# Flexible RT 2008 SP1 HF7 <--> SP2



## Onkel Dagobert (8 Oktober 2010)

*Flexible RT 2008 SP1 HF1 <--> SP2*

Der Microbox IPC427*C* wird im Bundle zur Zeit mit Flexible RT 2008 SP1 HF1 ausgeliefert. Mein PG habe ich inzwischen auf 2008 SP2 hochgerüstet. Jetzt habe ich das Problem dass ich die Projektierung nicht laden kann, wegen den verschiedenen Versionen. Ok, dachte ich, installiere halt auf der Microbox das SP2. Das SP2 lässt sich jedoch nicht auf einem System mit Windows Embedded XP SP3 installieren :twisted: .

Auf dem Vorgänger, dem IPC427*B,* läuft übrigens die RT 2008 SP2, wahrscheinlich unter einer Vorgängerversion von Windows Embedded XP. Diese Versionskonflikte gleichen immer mehr einem Puzzlespiel und sind nicht mehr tragbar!

Ich habe im Moment kein lauffähiges Microbox-System zwecks Ersatzteilhaltung zur Verfügung und bin daher ein bisschen beunruhigt.

Gibt es ein inoffizielles HotFix für die RT SP2? Von der Hotline bekomme ich erst am Montag eine Antwort.


Gruß, Onkel





Screepy schrieb:


> ..wir haben neulich von WinCC flex 2008 Sp1 auf Sp2 mit HF3(update3) aufgespielt...


Es gibt also ein HF3. Online habe ich nichts gefunden. Weiß jemand etwas genaueres darüber?


Ahh, da isses doch:
http://support.automation.siemens.com/WW/view/de/43412059


Jaja, mein Fall ist nicht erwähnt. Ein HF nützt mir ohnehin nichts, da ja eine Installation des SP2 vorausgesetzt wird :sm18: .


----------



## Onkel Dagobert (11 Oktober 2010)

Der Siemens Support konnte helfen. Es gibt eine nicht veröffentlichte Version für das SP2, welche sich auf Windows Embedded XP SP3 installieren lässt.

Gruß, Onkel


----------



## rostiger Nagel (20 Oktober 2010)

Hallo Onkel,
hast du eine Info darüber wie sich diese Version nennt, HF??.

gruß helmut


----------



## Onkel Dagobert (24 Oktober 2010)

Hallo Helmut,

sie nennt sich HF3 "SPEZIAL" ;-) . Die nicht veröffentlichen links zum download hast du ja inzwischen schon von der Hotline bekommen.


Gruß, Onkel


----------



## Gerri (28 Oktober 2010)

wäre nicht schlecht, wenn ihr den link auch hier veröffentlicht. Bin gerade in China und muss jetzt ein paar Stunden warten. Witziger weise hat mich Siemens Österreich und Deutschland darüber nicht informiert.
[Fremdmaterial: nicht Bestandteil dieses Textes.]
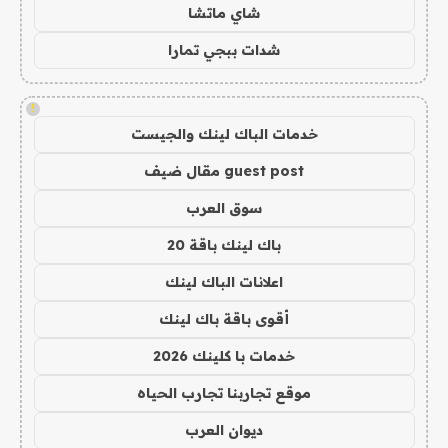
شاي ماتشا
شدات ببجي تمارا
!
خدمات الباك لينك والجيست
guest post مقال ضيف
سوق العرب
باك لينك باقة 20
اعلانات الباك لينك
أقوى باقة باك لينك
خدمات با كلينك 2026
موقع تجاربنا تجارب الحياه
ديوان العرب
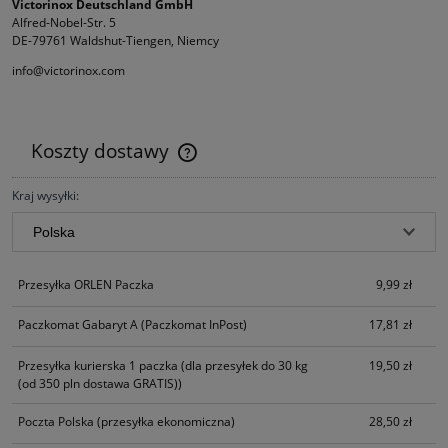
Victorinox Deutschland GmbH
Alfred-Nobel-Str. 5
DE-79761 Waldshut-Tiengen, Niemcy
info@victorinox.com
Koszty dostawy
Cena nie zawiera ewentualnych kosztów płatności
Kraj wysyłki:
Przesyłka ORLEN Paczka
9,99 zł
Paczkomat Gabaryt A
(Paczkomat InPost)
17,81 zł
Przesyłka kurierska 1 paczka
(dla przesyłek do 30 kg
19,50 zł
(od 350 pln dostawa GRATIS))
Poczta Polska
(przesyłka ekonomiczna)
28,50 zł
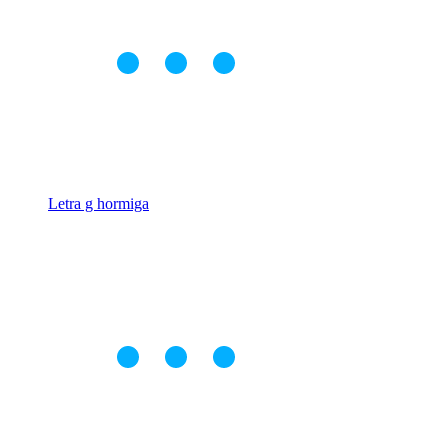
Letra g hormiga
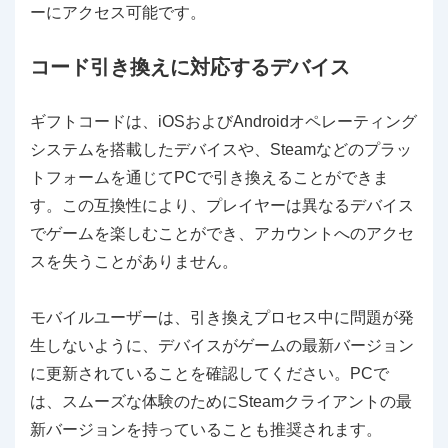
ーにアクセス可能です。
コード引き換えに対応するデバイス
ギフトコードは、iOSおよびAndroidオペレーティング
システムを搭載したデバイスや、Steamなどのプラッ
トフォームを通じてPCで引き換えることができま
す。この互換性により、プレイヤーは異なるデバイス
でゲームを楽しむことができ、アカウントへのアクセ
スを失うことがありません。
モバイルユーザーは、引き換えプロセス中に問題が発
生しないように、デバイスがゲームの最新バージョン
に更新されていることを確認してください。PCで
は、スムーズな体験のためにSteamクライアントの最
新バージョンを持っていることも推奨されます。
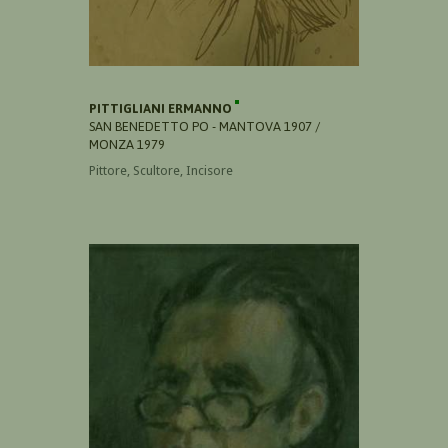
PITTIGLIANI ERMANNO
SAN BENEDETTO PO - MANTOVA 1907 /
MONZA 1979
Pittore, Scultore, Incisore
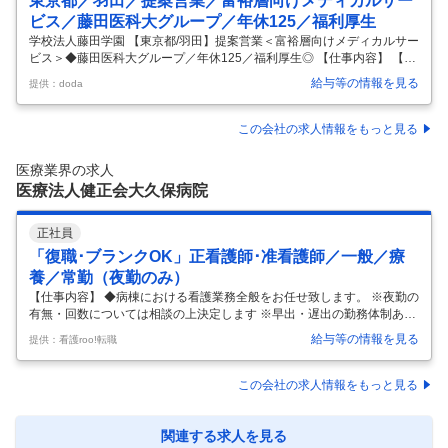
東京都／羽田／提案営業／富裕層向けメディカルサー
ビス／藤田医科大グループ／年休125／福利厚生
学校法人藤田学園 【東京都/羽田】提案営業＜富裕層向けメディカルサー
ビス＞◆藤田医科大グループ／年休125／福利厚生◎ 【仕事内容】 【東
京都/羽田】提案営業＜富裕層向けメディカルサービス＞◆藤田医科大グ
給与等の情報を見る
提供：doda
ループ／年休125／福利厚生◎ 【具体的な仕事内容】 【土日祝休みで年
間休日125日の営業ポジション★2023年秋開設の「藤田医科大学東京 先
端医療研究センター」国内最大級・医療機関・大学を運営する大学法人
この会社の求人情報をもっと見る
／所定労働７時間３０分／月残業15時間程／職員年間有給休暇取得実
績：平均13日】 ■求人概要： 藤田医科大学羽田クリニックでは、国内富
医療業界の求人
裕層（企業経営者）やインバウンド顧客（主に中国、ベトナム
…
医療法人健正会大久保病院
正社員
「復職･ブランクOK」正看護師･准看護師／一般／療
養／常勤（夜勤のみ）
【仕事内容】 ◆病棟における看護業務全般をお任せ致します。 ※夜勤の
有無・回数については相談の上決定します ※早出・遅出の勤務体制あり
（回数等の相談可能）
給与等の情報を見る
提供：看護roo!転職
この会社の求人情報をもっと見る
関連する求人を見る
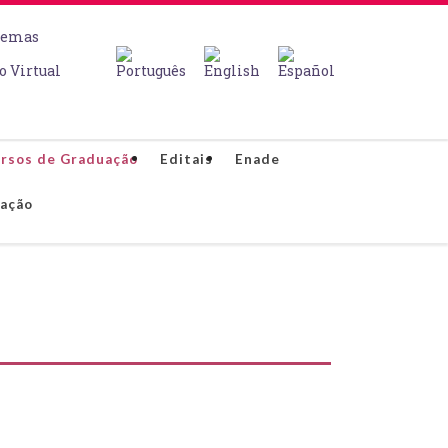
temas
o Virtual
rsos de Graduação
Editais
Enade
lação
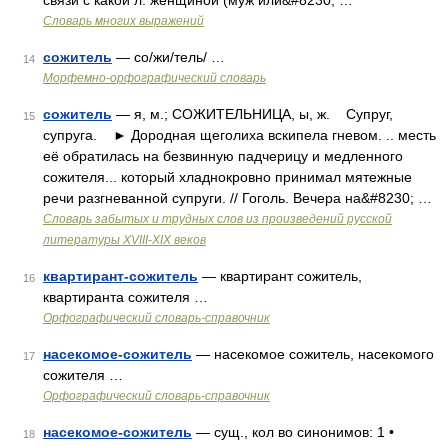
связи с какой л. женщиной (муж или&#8230; …
Словарь многих выражений
сожитель
— со/жи/тель/ …
14
Морфемно-орфографический словарь
сожитель
— я, м.; СОЖИТЕЛЬНИЦА, ы, ж. Супруг,
15
супруга. ► Дородная щеголиха вскипела гневом. .. месть
её обратилась на безвинную падчерицу и медленного
сожителя... который хладнокровно принимал мятежные
речи разгневанной супруги. // Гоголь. Вечера на&#8230; …
Словарь забытых и трудных слов из произведений русской
литературы ХVIII-ХIХ веков
квартирант-сожитель
— квартирант сожитель,
16
квартиранта сожителя …
Орфографический словарь-справочник
насекомое-сожитель
— насекомое сожитель, насекомого
17
сожителя …
Орфографический словарь-справочник
насекомое-сожитель
— сущ., кол во синонимов: 1 •
18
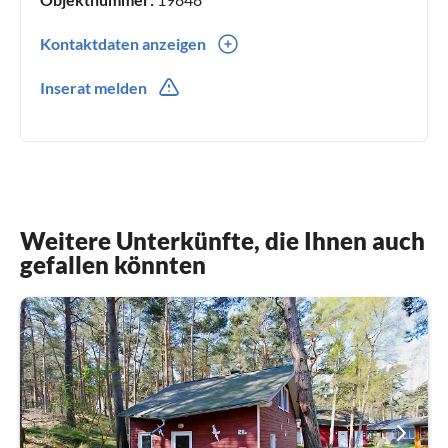
Kontaktdaten anzeigen
0049(0) 2122442904
Inserat melden
0049(0) 15253791019
Weitere Unterkünfte, die Ihnen auch
gefallen könnten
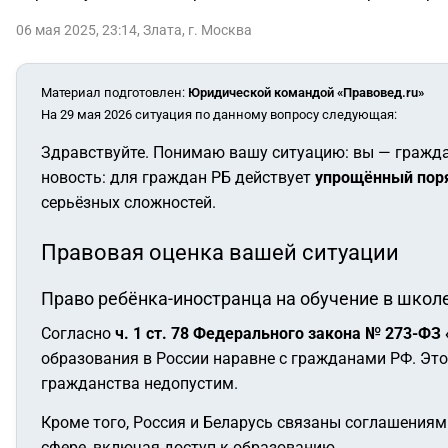
06 мая 2025, 23:14
,
Злата
,
г. Москва
Материал подготовлен
:
Юридической командой «Правовед.ru»
На 29 мая 2026 ситуация по данному вопросу следующая:
Здравствуйте. Понимаю вашу ситуацию: вы — гражда
новость: для граждан РБ действует
упрощённый поря
серьёзных сложностей.
Правовая оценка вашей ситуации
Право ребёнка-иностранца на обучение в школ
Согласно
ч. 1 ст. 78 Федерального закона № 273-ФЗ
образования в России наравне с гражданами РФ. Это
гражданства недопустим.
Кроме того, Россия и Беларусь связаны соглашениям
сфере, включая доступ к образованию.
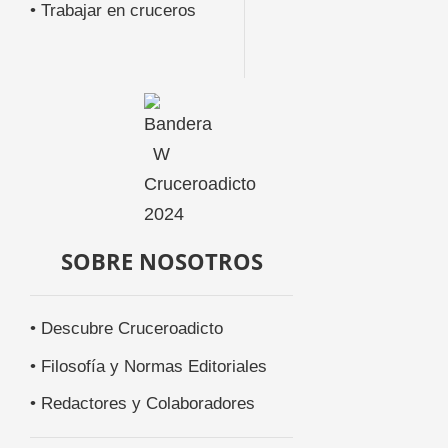
• Trabajar en cruceros
SOBRE NOSOTROS
• Descubre Cruceroadicto
• Filosofía y Normas Editoriales
• Redactores y Colaboradores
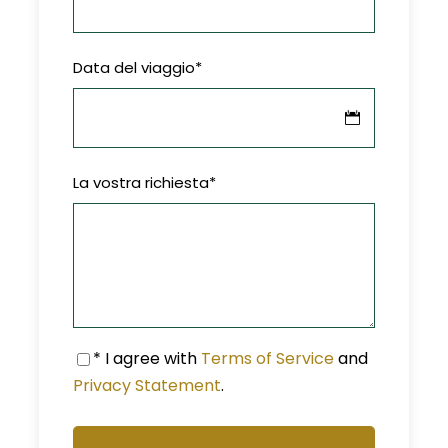
Data del viaggio
*
La vostra richiesta
*
* I agree with
Terms of Service
and
Privacy Statement
.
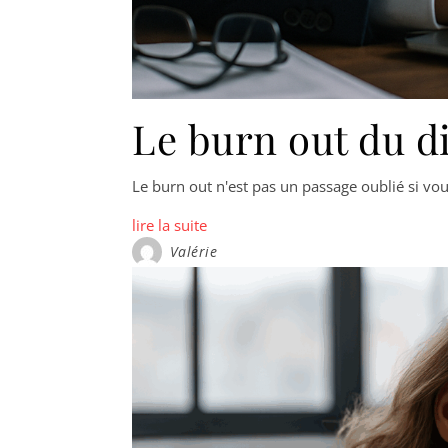
Le burn out du d
Le burn out n'est pas un passage oublié si vo
lire la suite
Valérie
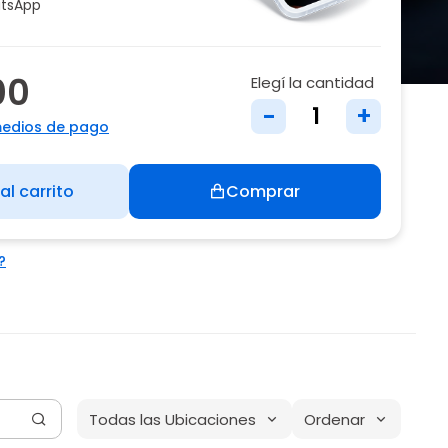
tsApp
00
Elegí la cantidad
-
+
medios de pago
al carrito
Comprar
?
Todas las Ubicaciones
Ordenar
Info   :  Der Transfer ist nicht möglich. Diese WinCC Flexible ES-Version und die Version der WinCC Flexible RT-Software auf dem Bediengerät sind nicht kompatibel.


----------



## rostiger Nagel (28 Oktober 2010)

http://support.automation.siemens.com/WW/llisapi.dll/csfetch/38612895/WinCC_flex_RT.zip


----------



## Gerri (1 November 2010)

hab den link auch vin siemens bekommen und das neue SP2 (kein Hotfix) auf dem IPC427C installiert, leider hat sich nichts geändert.


----------